======== SUPPLIED RECORDS
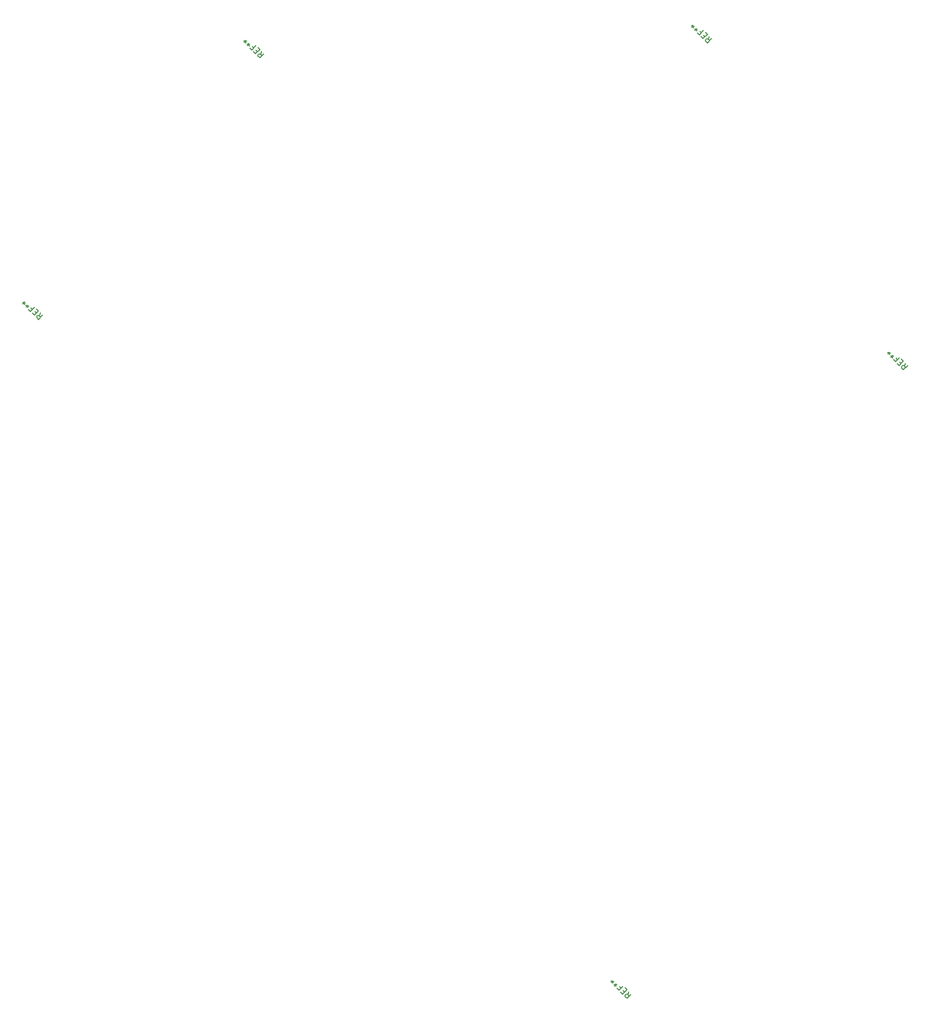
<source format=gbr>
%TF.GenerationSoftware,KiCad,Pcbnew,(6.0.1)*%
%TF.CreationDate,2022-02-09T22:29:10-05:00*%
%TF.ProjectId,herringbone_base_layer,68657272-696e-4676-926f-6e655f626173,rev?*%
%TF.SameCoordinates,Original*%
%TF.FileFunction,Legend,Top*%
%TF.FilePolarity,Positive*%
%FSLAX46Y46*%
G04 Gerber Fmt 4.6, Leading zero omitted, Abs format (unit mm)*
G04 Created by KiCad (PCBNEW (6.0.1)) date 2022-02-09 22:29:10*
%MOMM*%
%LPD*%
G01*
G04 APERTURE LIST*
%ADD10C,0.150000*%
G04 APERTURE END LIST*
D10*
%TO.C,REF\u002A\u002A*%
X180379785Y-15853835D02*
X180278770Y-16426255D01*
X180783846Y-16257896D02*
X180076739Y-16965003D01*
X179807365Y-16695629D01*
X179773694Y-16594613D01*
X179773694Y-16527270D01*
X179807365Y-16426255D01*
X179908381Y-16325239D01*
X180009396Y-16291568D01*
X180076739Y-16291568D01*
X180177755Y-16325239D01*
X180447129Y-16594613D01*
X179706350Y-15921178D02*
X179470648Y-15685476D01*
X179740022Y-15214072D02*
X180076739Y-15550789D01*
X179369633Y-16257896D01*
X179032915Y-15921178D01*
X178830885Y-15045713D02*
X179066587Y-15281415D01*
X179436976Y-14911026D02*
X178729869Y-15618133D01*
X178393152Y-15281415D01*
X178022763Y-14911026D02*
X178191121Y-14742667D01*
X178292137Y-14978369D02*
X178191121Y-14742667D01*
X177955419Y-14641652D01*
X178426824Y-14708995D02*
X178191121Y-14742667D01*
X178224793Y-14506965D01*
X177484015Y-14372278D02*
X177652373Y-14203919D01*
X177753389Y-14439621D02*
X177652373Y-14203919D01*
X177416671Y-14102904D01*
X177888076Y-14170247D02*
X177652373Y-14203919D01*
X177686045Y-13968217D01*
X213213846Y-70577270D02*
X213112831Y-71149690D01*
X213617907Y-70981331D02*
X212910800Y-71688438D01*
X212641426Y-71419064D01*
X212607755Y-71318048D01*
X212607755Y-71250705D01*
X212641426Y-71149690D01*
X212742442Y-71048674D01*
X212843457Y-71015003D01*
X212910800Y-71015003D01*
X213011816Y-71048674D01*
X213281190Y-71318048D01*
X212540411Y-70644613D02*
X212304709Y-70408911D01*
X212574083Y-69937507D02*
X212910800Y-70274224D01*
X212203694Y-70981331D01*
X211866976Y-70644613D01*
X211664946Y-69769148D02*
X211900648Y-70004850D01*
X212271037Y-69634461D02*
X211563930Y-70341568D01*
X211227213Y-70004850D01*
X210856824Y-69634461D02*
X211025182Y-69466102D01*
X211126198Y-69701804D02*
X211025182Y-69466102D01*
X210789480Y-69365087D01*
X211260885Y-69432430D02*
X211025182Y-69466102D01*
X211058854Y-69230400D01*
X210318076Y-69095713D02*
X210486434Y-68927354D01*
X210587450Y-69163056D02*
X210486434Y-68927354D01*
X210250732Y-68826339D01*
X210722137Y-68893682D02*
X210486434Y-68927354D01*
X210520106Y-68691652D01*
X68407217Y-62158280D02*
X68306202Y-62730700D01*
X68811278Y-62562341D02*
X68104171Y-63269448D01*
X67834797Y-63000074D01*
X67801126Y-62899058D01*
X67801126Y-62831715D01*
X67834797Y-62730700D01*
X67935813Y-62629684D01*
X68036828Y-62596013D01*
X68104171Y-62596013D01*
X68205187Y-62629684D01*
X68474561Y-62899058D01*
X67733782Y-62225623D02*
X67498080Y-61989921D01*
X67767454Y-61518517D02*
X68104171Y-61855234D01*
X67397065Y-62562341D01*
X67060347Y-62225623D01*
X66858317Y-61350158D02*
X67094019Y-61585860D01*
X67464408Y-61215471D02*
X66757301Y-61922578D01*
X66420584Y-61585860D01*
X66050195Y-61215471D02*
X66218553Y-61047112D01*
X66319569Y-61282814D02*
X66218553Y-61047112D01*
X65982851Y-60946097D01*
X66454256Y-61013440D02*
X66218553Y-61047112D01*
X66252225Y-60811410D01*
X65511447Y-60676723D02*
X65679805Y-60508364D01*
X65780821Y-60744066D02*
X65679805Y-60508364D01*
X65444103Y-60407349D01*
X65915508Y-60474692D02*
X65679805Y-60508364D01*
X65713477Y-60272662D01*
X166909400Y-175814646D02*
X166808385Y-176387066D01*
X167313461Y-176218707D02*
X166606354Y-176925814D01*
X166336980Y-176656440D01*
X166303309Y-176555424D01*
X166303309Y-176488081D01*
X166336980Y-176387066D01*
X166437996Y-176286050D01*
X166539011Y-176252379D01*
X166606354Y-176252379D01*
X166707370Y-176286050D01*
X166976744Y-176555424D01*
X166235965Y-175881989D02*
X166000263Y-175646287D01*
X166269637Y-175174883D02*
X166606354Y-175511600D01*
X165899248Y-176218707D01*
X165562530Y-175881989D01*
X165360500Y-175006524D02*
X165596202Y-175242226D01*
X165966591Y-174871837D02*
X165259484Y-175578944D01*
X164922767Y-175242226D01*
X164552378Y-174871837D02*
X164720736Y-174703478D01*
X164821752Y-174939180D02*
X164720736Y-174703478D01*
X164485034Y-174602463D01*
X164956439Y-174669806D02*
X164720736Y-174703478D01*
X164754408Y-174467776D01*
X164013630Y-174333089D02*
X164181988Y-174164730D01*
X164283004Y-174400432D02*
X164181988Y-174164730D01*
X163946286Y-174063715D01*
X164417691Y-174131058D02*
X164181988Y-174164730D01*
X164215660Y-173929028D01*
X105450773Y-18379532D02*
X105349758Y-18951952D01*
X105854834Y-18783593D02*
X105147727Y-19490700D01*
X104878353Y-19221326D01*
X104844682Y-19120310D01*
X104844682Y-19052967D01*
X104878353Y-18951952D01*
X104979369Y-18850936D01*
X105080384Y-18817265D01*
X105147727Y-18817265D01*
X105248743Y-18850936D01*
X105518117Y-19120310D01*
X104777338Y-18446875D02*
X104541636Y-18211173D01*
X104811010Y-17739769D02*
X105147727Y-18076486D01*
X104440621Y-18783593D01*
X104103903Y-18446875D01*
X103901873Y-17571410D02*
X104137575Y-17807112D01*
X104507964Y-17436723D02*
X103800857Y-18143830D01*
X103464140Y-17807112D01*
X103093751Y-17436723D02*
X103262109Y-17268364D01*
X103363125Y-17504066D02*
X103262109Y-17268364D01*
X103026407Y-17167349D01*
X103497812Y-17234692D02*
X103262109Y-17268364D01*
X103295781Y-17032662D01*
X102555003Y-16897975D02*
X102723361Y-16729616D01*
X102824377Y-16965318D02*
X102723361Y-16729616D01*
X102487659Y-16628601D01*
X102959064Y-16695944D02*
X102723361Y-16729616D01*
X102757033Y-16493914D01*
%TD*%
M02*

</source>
================
TASK OBJECTIVE: Lines above that contain the string "LIST" make up the answer.

ANSWER FOR THE TASK:
G04 APERTURE LIST*
G04 APERTURE END LIST*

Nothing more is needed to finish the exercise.